### Your objective
Using the entries below, copy exactly each line from the line with "wall art: present" up to and including the line with "saltshaker: present [457,503,504,579]", with every picture left out.

Collected data
****************************************

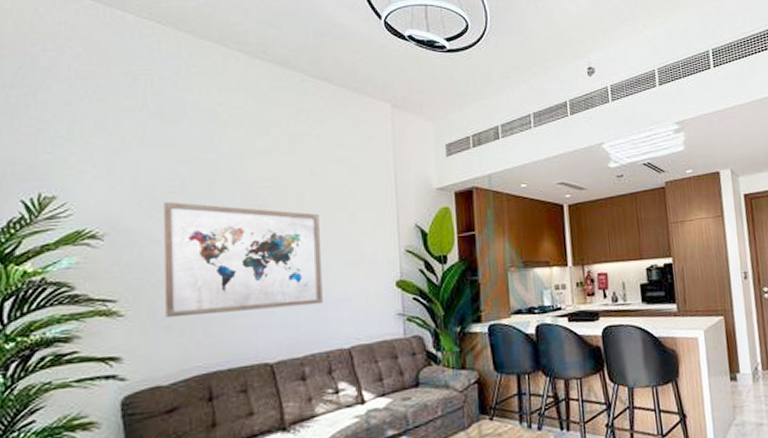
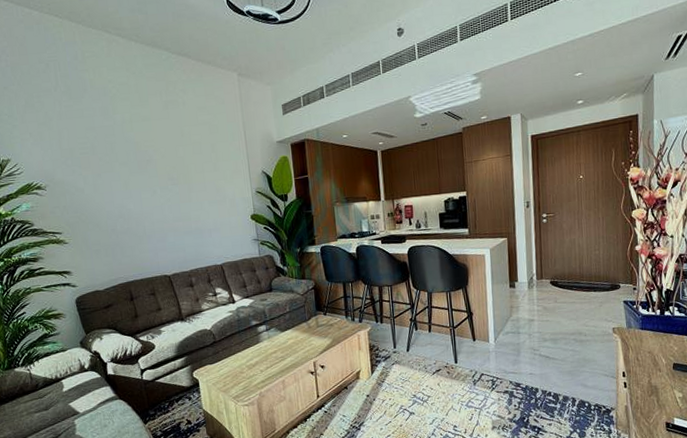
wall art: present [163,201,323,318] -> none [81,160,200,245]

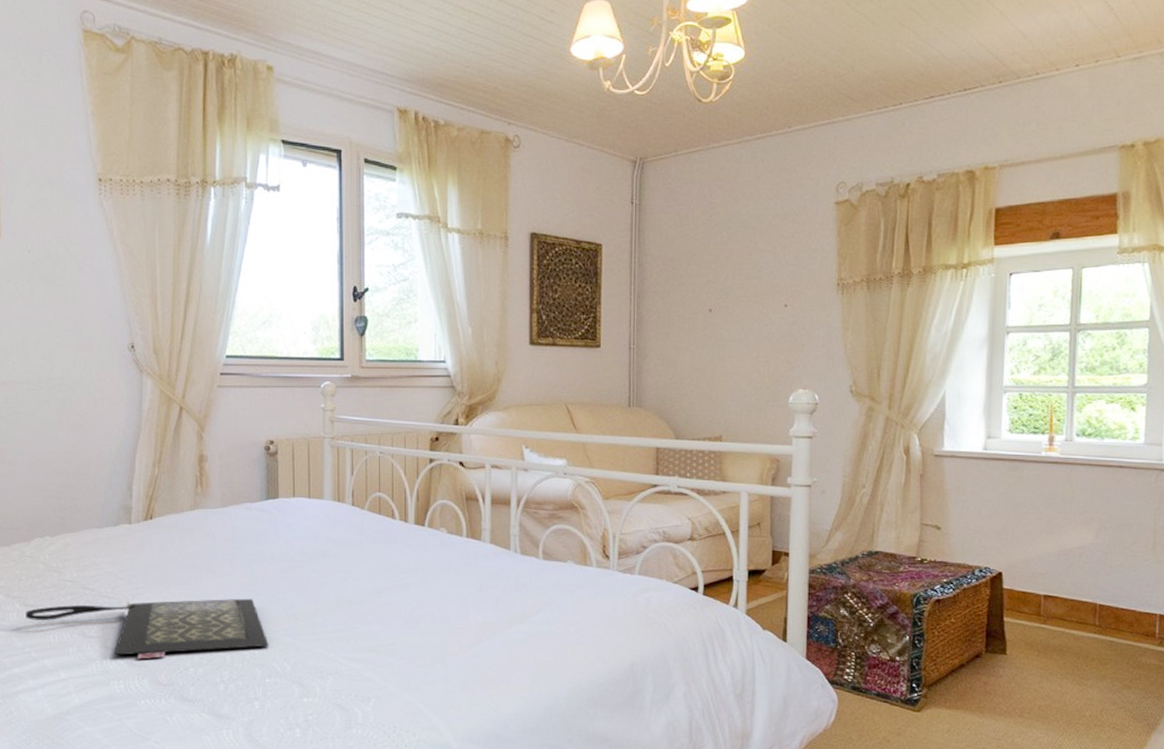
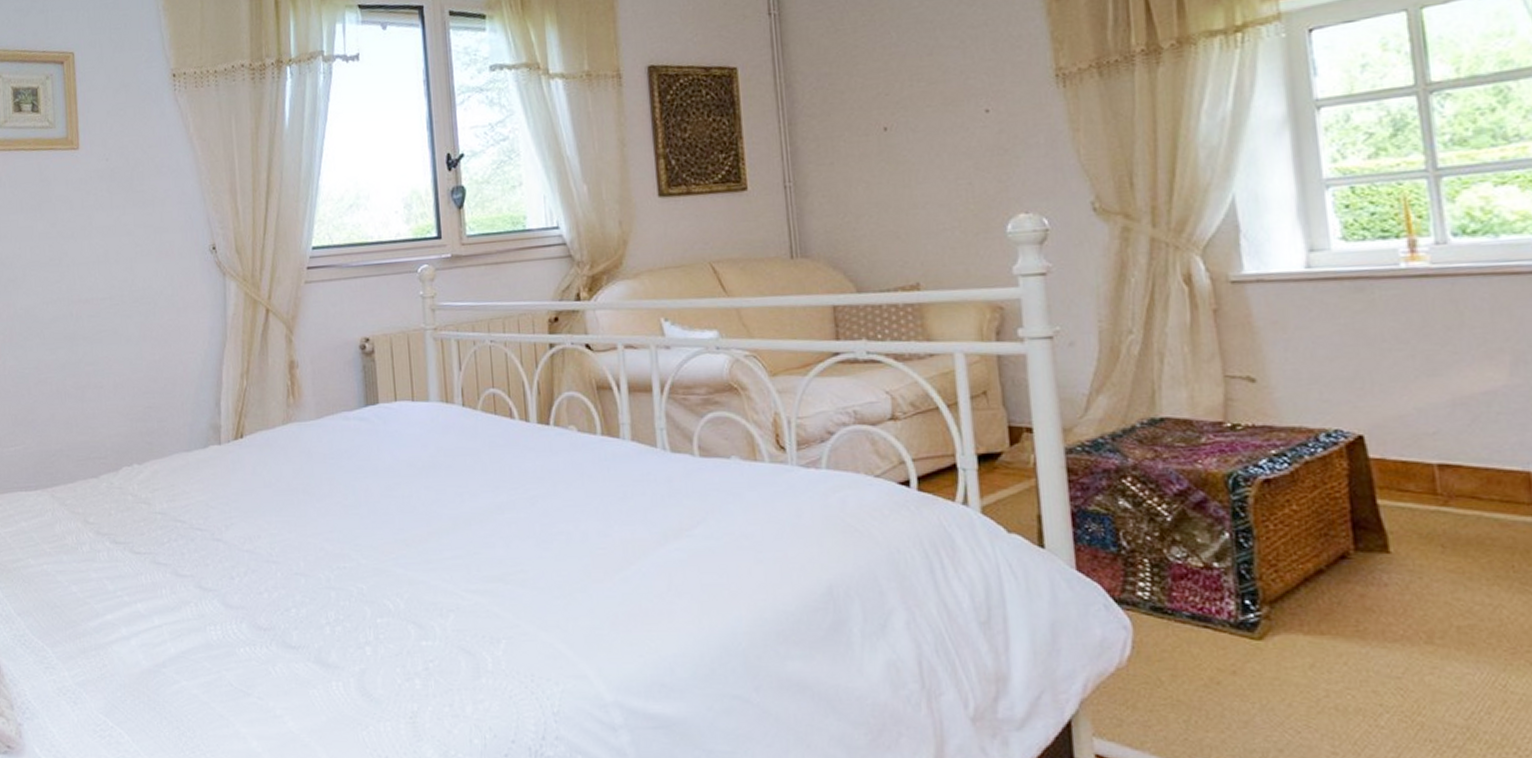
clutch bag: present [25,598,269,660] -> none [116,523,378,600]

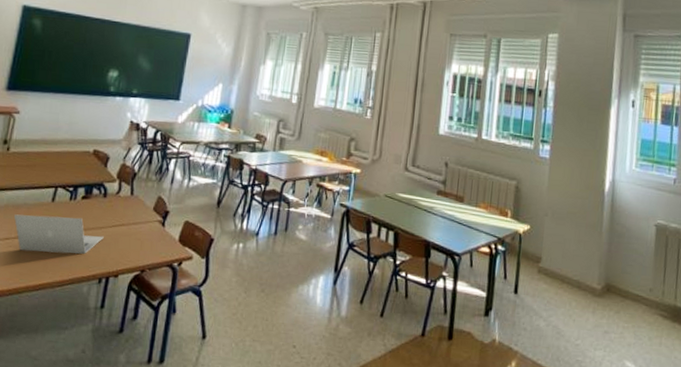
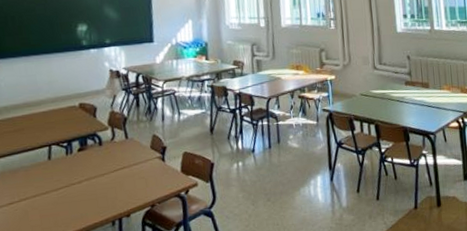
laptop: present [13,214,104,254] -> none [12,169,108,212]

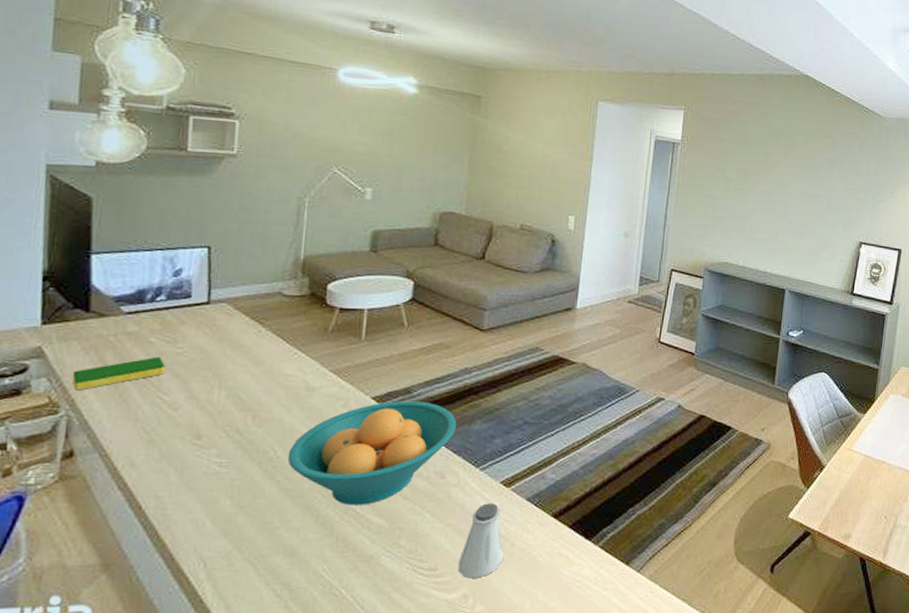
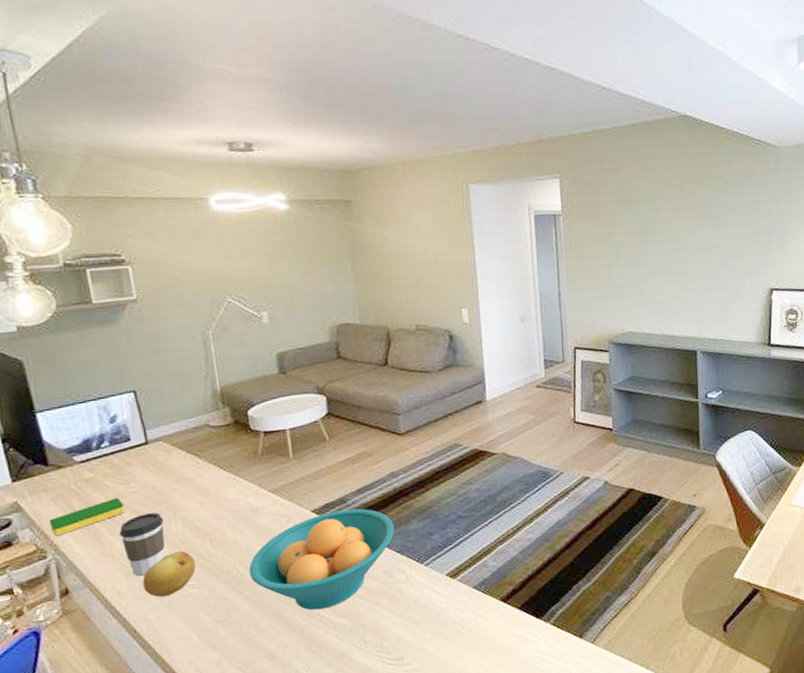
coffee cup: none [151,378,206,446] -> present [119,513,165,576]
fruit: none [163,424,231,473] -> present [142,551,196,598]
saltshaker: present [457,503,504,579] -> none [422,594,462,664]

****************************************

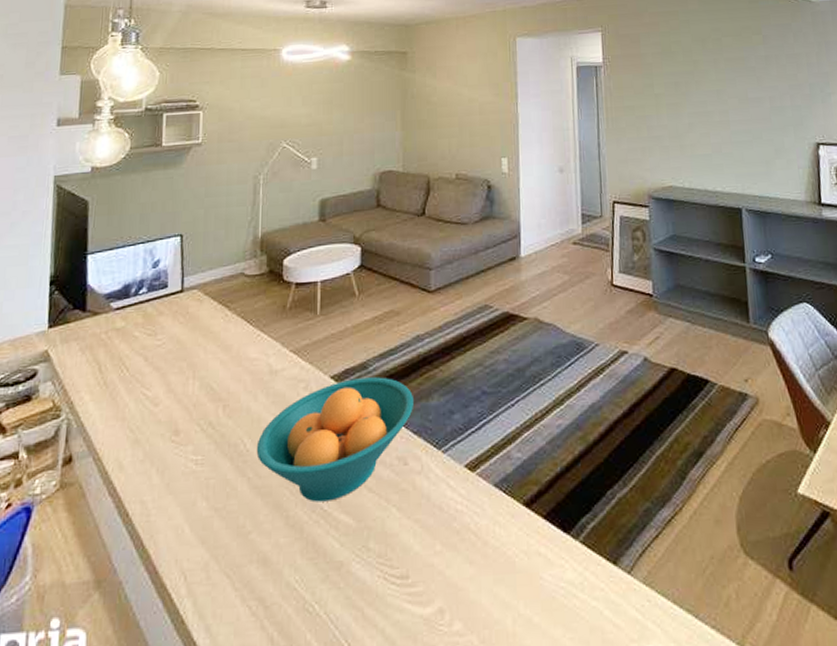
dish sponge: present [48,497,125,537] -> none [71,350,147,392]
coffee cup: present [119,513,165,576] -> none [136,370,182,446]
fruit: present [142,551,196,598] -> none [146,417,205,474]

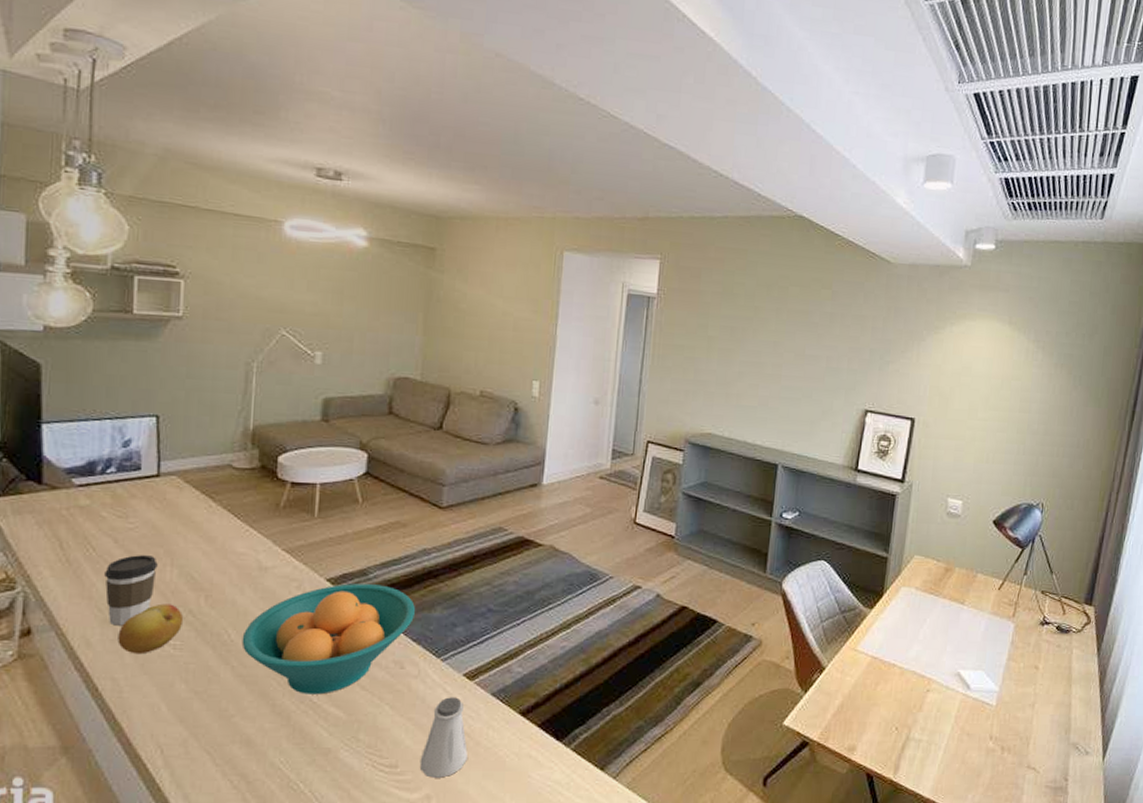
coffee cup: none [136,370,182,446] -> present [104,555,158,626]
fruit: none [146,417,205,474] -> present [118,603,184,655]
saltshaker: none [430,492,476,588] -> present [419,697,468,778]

****************************************

### Task response
wall art: present [163,201,323,318] -> none [81,160,200,245]

clutch bag: present [25,598,269,660] -> none [116,523,378,600]

laptop: present [13,214,104,254] -> none [12,169,108,212]

coffee cup: none [151,378,206,446] -> present [119,513,165,576]
fruit: none [163,424,231,473] -> present [142,551,196,598]
saltshaker: present [457,503,504,579] -> none [422,594,462,664]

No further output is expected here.